#MexicoToday – Last week we posted about how Jessica Seba and I were chosen to be a part of the Mexico Today program and today it is my pleasure to post a re-cap of the kick-off event that was held in Oaxaca over the weekend.
It was clear that the weekend was going to be a cultural treat immediately after stepping off the plane Friday as we were greeted by the traditional sounds of the marimba, a type of xylophone that originated in southern Mexico. After being transferred to our hotel, the gorgeous Camino Real Oaxaca, we met for an introduction cocktail followed by a mezcal tasting, which really put us in the spirit – pun intended.
After we’d become well acquainted with tequila’s smokey sister, we moved to the old chapel of the Camino Real (the 5-Star Camino Real is housed in what was originally the convent of Santa Catalina) for a massive buffet of Oaxacan flavors. As we ate, a group of traditional dancers performed many of the dances of the Guelaguetza festival, which is an extravagant event that takes place on a hillside in Oaxaca each year.
Saturday began with an insightful meeting which included a panel discussion including guest speakers Antonio del Rosal Stanford (Mexican Brand Coordinator), Alejandro Ruiz (the famed chef of Casa Oaxaca), and Jacobo Angeles (a local artisan famous for his Alebrijes – brightly colored wooden figures). Following the discussion, we were driven out into the countryside to visit Jacobo’s workshop and learn about how the alebrijes are made. Before the demonstration, we were treated to more dancing, mezcal, and a fabulous lunch prepared by Jacobo’s family. During lunch, I was able to try chapulines for the first time, which are toasted grasshoppers – a traditional delicacy of Oaxaca. I must say, I quite enjoyed them and found them to taste like salted cranberries.
Returning from Jacobo’s workshop, we had just enough time to freshen up before joining a marching parade in the street (although a few of us snuck off to watch the USA vs. Mexico football match in a local cantina). Jessica tells me the parade was a highlight of the trip as our group carried colorful candles while they followed a group of traditional dancers through the streets – all the while being fed shots of mezcal. Some of our group were carried on the shoulders of some locals (atop a leather bull) and at the end of the parade, the group was greeted by a giant “Welcome Mexico Today” in fireworks. Back in the cantina, we saw fireworks of our own as the US went up 2-0 on Mexico, only to be destroyed 4-2.
The group reconvened at Casa Oaxaca where chef Ruiz prepared a delicious three-course meal consisting almost exclusively of local meat and produce. Chef Ruiz has been a huge proponent of the “Local Foods” movement as growing and using your own food and produce has always been a way of life in the fertile lands of Oaxaca.

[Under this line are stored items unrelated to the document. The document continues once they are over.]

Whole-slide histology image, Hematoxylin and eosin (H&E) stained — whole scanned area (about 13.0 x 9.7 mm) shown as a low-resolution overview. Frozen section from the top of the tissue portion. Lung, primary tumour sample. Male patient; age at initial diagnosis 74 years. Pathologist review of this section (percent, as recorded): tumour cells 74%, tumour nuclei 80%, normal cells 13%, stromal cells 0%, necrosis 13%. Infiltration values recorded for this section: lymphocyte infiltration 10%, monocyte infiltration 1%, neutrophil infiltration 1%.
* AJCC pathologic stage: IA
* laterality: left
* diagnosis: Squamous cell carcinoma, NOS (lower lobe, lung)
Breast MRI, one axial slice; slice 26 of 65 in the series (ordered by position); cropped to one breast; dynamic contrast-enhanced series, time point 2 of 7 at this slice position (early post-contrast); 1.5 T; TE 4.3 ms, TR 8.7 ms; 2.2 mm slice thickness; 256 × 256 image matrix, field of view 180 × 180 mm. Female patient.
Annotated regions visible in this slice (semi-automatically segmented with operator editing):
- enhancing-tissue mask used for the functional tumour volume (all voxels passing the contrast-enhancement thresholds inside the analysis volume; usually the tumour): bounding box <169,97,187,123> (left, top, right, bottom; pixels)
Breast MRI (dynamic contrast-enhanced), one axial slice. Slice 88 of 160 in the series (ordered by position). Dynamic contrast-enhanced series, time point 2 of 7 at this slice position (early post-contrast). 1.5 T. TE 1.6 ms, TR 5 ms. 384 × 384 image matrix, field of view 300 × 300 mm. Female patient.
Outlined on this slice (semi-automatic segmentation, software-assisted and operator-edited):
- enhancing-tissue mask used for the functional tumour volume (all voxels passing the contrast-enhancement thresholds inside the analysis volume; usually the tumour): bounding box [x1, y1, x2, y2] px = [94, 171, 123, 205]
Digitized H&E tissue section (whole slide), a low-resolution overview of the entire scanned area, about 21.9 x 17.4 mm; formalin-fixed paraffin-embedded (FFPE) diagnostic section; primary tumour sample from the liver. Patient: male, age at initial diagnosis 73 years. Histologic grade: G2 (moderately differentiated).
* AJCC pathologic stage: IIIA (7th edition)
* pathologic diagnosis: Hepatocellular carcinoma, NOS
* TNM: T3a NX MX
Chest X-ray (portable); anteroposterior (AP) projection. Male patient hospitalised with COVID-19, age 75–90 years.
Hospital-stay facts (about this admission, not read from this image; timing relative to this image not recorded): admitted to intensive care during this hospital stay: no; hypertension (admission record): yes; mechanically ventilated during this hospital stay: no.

Dinner was followed by drinks on the town square, where we were serenaded by local mariachi bands and a few passing troubadours. Drinks were followed by more drinks in a cozy cantina around the corner from the Camino Real, which, for some of us, made for an interesting Sunday morning meeting. Grogginess aside, the farewell meeting was touching. I think I speak for the group when I say it was a true pleasure to meet so many talented people who all share a real love for Mexico. Journey Mexico, Jessica, and I are all honored to be a part of such a committed group, and we’d like to thank the Mexican Tourism Board, Marca País – Imagen de México, and Ogilvy for putting together such an inspired initiative and such a wonderful event.